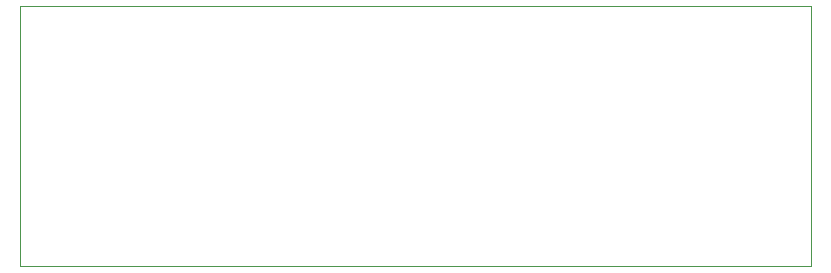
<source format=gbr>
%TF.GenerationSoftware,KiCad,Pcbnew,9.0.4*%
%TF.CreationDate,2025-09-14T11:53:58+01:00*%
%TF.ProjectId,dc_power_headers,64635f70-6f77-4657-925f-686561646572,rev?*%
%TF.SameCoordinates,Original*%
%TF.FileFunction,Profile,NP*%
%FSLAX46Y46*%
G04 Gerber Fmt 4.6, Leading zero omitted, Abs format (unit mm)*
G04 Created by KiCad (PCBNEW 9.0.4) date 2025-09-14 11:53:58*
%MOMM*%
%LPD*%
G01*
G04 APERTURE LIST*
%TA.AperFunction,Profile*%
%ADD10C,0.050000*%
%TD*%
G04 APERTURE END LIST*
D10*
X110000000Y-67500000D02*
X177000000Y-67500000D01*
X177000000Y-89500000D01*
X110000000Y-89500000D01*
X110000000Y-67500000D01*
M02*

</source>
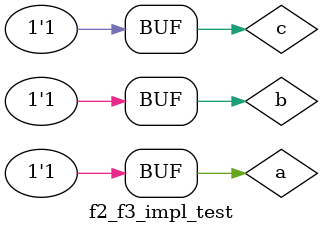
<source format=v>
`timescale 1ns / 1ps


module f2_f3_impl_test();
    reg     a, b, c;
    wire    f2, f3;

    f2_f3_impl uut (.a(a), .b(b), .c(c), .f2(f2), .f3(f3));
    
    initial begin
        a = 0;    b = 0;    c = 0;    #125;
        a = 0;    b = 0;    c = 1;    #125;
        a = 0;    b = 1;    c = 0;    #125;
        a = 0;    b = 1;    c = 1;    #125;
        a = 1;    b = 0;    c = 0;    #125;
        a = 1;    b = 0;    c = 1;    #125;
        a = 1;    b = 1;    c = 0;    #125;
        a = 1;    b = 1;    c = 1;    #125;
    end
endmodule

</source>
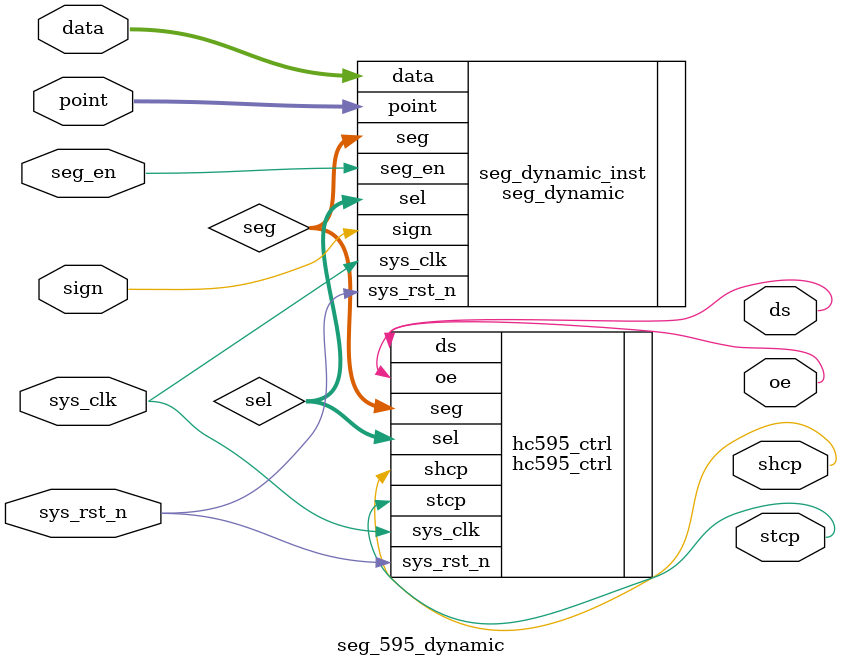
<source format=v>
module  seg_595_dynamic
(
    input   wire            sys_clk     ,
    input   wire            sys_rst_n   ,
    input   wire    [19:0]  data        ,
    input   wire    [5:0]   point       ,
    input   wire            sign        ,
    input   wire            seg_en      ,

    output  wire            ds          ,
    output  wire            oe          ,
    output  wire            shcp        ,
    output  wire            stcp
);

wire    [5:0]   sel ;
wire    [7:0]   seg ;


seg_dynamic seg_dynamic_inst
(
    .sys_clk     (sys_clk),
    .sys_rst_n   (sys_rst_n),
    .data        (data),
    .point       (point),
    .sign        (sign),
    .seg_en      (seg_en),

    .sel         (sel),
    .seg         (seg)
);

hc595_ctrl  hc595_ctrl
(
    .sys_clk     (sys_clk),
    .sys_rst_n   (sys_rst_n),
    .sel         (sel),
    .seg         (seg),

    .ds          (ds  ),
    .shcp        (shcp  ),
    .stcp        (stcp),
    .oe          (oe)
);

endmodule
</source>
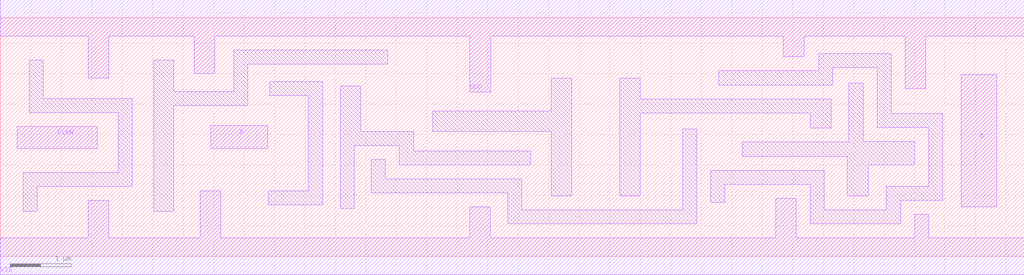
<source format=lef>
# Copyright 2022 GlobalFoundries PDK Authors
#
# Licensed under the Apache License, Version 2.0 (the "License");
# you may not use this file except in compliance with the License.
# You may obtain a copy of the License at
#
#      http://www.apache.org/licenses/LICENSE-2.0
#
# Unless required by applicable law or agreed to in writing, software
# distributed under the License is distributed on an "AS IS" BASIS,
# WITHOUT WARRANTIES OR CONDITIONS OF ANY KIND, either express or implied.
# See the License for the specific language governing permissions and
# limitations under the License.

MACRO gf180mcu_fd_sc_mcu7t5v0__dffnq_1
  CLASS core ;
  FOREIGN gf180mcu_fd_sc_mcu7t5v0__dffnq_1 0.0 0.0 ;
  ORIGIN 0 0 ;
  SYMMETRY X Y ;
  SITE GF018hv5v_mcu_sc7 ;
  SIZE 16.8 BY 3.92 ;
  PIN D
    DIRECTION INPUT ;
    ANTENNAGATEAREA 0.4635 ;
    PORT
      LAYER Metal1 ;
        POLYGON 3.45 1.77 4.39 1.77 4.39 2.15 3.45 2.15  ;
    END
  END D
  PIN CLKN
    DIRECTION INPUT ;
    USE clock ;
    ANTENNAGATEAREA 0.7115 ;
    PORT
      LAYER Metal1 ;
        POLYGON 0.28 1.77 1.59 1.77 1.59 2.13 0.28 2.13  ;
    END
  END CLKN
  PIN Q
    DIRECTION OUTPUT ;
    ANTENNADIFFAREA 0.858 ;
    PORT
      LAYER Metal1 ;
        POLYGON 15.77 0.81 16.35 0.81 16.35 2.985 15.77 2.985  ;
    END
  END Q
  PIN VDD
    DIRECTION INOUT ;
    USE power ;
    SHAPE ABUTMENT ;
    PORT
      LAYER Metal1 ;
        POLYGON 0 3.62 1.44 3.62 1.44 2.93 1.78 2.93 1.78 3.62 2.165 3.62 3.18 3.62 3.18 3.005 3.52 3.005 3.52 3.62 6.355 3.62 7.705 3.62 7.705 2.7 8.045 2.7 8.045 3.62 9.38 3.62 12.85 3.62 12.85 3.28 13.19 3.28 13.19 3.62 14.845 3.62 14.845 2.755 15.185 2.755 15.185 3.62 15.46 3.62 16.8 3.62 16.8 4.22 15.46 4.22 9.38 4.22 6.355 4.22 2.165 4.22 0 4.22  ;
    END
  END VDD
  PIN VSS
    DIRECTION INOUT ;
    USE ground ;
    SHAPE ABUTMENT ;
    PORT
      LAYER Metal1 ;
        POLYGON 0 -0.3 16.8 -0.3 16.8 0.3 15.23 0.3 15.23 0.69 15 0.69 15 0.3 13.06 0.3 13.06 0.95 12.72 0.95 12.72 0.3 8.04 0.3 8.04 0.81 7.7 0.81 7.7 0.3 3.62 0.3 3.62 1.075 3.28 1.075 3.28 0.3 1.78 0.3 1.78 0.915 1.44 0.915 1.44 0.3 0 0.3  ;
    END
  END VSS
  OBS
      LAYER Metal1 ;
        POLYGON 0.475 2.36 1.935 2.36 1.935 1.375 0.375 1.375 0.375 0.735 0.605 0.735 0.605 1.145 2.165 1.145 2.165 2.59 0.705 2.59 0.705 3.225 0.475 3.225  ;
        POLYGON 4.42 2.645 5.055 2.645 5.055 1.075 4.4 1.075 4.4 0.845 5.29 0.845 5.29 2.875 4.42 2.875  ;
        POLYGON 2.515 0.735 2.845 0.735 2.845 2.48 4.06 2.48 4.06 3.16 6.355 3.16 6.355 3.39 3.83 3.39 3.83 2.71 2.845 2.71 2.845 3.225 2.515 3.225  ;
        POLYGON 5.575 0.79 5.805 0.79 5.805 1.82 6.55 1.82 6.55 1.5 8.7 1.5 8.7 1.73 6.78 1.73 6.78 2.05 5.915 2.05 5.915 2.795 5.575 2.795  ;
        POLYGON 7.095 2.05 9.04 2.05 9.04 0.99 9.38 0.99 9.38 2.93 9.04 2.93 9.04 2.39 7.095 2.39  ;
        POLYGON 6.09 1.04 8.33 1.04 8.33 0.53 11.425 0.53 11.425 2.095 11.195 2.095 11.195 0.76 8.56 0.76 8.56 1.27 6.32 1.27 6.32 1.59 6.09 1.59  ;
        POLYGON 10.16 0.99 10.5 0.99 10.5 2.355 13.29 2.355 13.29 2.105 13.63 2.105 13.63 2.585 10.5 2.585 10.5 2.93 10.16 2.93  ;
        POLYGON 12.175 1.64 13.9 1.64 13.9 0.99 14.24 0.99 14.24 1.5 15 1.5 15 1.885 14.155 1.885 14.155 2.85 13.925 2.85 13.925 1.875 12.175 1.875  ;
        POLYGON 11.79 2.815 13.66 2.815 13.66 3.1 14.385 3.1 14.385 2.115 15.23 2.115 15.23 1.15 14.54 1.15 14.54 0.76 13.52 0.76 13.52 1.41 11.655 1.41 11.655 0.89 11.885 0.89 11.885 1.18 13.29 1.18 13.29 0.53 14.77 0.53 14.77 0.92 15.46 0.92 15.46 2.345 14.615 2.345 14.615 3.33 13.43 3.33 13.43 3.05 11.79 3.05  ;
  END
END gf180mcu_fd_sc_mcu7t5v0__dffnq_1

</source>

### Problem details
From the records above, transcribe without alteration every line from the one with "POLYGON 5.575 0.79" to the one with "POLYGON 7.095 2.05", inclusive.

### Expected answer
        POLYGON 5.575 0.79 5.805 0.79 5.805 1.82 6.55 1.82 6.55 1.5 8.7 1.5 8.7 1.73 6.78 1.73 6.78 2.05 5.915 2.05 5.915 2.795 5.575 2.795  ;
        POLYGON 7.095 2.05 9.04 2.05 9.04 0.99 9.38 0.99 9.38 2.93 9.04 2.93 9.04 2.39 7.095 2.39  ;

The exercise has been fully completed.